Although neither party raises an argument regarding this court's jurisdiction to consider the mother's appeal, we take notice of our jurisdiction, or lack thereof, ex mero motu. Sims v. Estate of West, 90 So.3d 770, 772 (Ala. Civ. App. 2012).

"[Our supreme court] has repeatedly held that after a trial court denies a Rule 59 post-judgment motion, the trial court no longer has jurisdiction over the case and the aggrieved party's only remedy is to appeal." Ex parte Allstate Life Ins. Co., 741 So.2d 1066, 1071 (Ala. 1999). Thus, when the trial court denied the mother's postjudgment motion on October 15, 2014, it lost jurisdiction to reconsider that postjudgment motion. Southeast Envtl. Infrastructure, L.L.C. v. Rivers, 12 So.3d 32, 49 (Ala. 2008); and Ex parte Allstate, 741 So.2d at 1070 ("[T]he rule that a trial court cannot ... 'reconsider' its previous order denying a post-judgment motion is more than a mere 'technicality' under the Alabama Rules of Civil Procedure, but is based on the court's loss of jurisdiction over the case.").

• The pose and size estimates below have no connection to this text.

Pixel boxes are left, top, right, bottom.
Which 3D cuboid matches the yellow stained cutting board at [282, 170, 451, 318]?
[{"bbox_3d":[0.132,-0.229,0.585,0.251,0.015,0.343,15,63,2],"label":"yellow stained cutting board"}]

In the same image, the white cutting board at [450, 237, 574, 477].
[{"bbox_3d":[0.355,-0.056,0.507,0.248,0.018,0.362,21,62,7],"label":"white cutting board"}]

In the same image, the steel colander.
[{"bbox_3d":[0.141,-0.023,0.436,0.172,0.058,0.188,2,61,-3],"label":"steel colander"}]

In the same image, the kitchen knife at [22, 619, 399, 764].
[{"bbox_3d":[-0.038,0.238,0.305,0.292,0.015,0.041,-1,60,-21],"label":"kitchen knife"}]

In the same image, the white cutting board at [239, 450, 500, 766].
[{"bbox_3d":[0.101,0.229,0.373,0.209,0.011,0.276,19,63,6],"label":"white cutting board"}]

When the trial court, 16 days after denying the mother's postjudgment motion, scheduled a hearing on that motion, it essentially scheduled, ex mero motu, a hearing to reconsider its initial postjudgment order denying the mother's postjudgment motion. However, at that time, the trial court no longer had jurisdiction to reconsider its prior order, id., and any orders it entered from that point forward were entered in the absence of subject-matter jurisdiction and, therefore, are nullities. Hargrove v. Hargrove, 65 So.3d 950, 952 (Ala. Civ. App. 2010). After the trial court denied the mother's postjudgment motion on October 15, 2014, the mother's remedy was an appeal to this court. Ex parte Allstate, supra.

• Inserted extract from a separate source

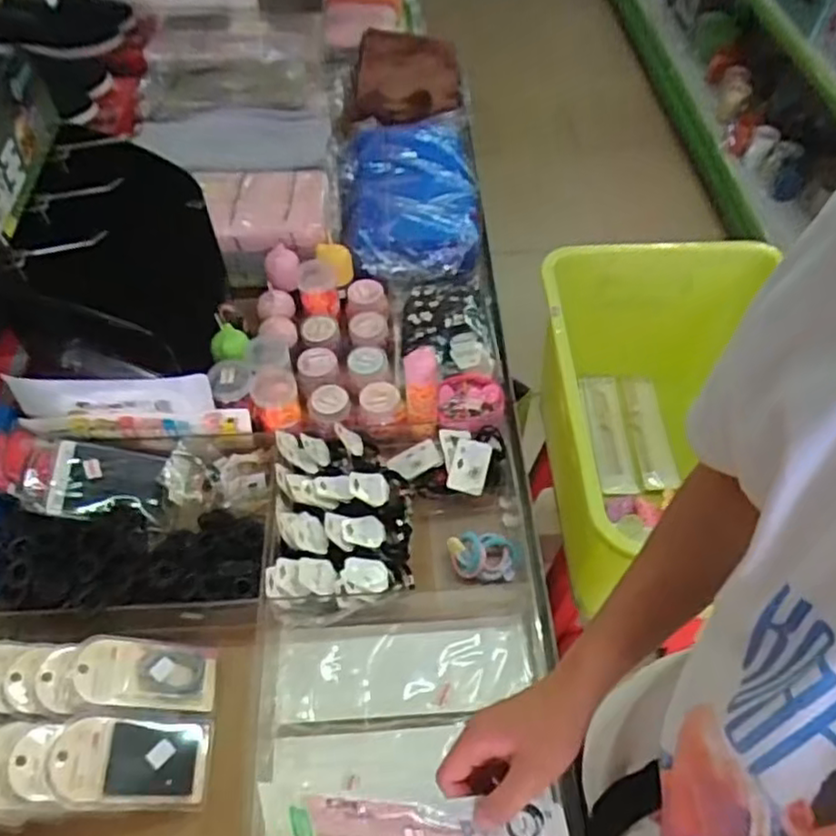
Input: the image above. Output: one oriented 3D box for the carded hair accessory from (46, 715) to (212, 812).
[{"bbox_3d":[-0.274,0.331,0.651,0.143,0.016,0.081,14,45,-28],"label":"carded hair accessory"}]

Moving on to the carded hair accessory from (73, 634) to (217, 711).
[{"bbox_3d":[-0.281,0.266,0.701,0.139,0.008,0.069,17,49,-23],"label":"carded hair accessory"}]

Prospective appellants have 42 days from the entry of a trial court's judgment to appeal that judgment. Rule 4(a)(1), Ala. R. App. P. Because the last order that the trial court had jurisdiction to enter was the October 15, 2014, order denying the mother's postjudgment motion, the deadline for the mother to file an appeal with this court was November 26, 2014. The mother filed her notice of appeal on January 16, 2015.

"'The filing of a timely notice of appeal is a jurisdictional act.' Painter v. McWane Cast Iron Pipe Co., 987 So.2d 522, 529 (Ala. 2007) (citing Lewis v. State, 463 So.2d 154, 155 (Ala. 1985)). 'An appeal shall be dismissed if the notice of appeal was not timely filed to invoke the jurisdiction of the appellate court.' Rule 2(a)(1), Ala. R. App. P. See also Ex parte Alabama Dep't of Human Res., 999 So.2d [891] at 895 [(Ala. 2008)] ('[W]e are obligated to dismiss an appeal if, for any reason, [subject-matter] jurisdiction does not exist.' (citing Ex parte Smith, 438 So.2d 766, 768 (Ala. 1983)))."

Lauterbach v. Gordon, Dana, Still, Knight & Gilmore, LLC, 56 So.3d 613, 615 (Ala. 2010). Thus, because the mother's notice of appeal was filed more than 42 days after the date the trial court entered its order denying the mother's postjudgment motion and, thereby, lost jurisdiction of the case, this court is without jurisdiction to consider the appeal. Accordingly, the appeal is dismissed.

APPEAL DISMISSED.

Pittman, Thomas, Moore, and Donaldson, JJ., concur.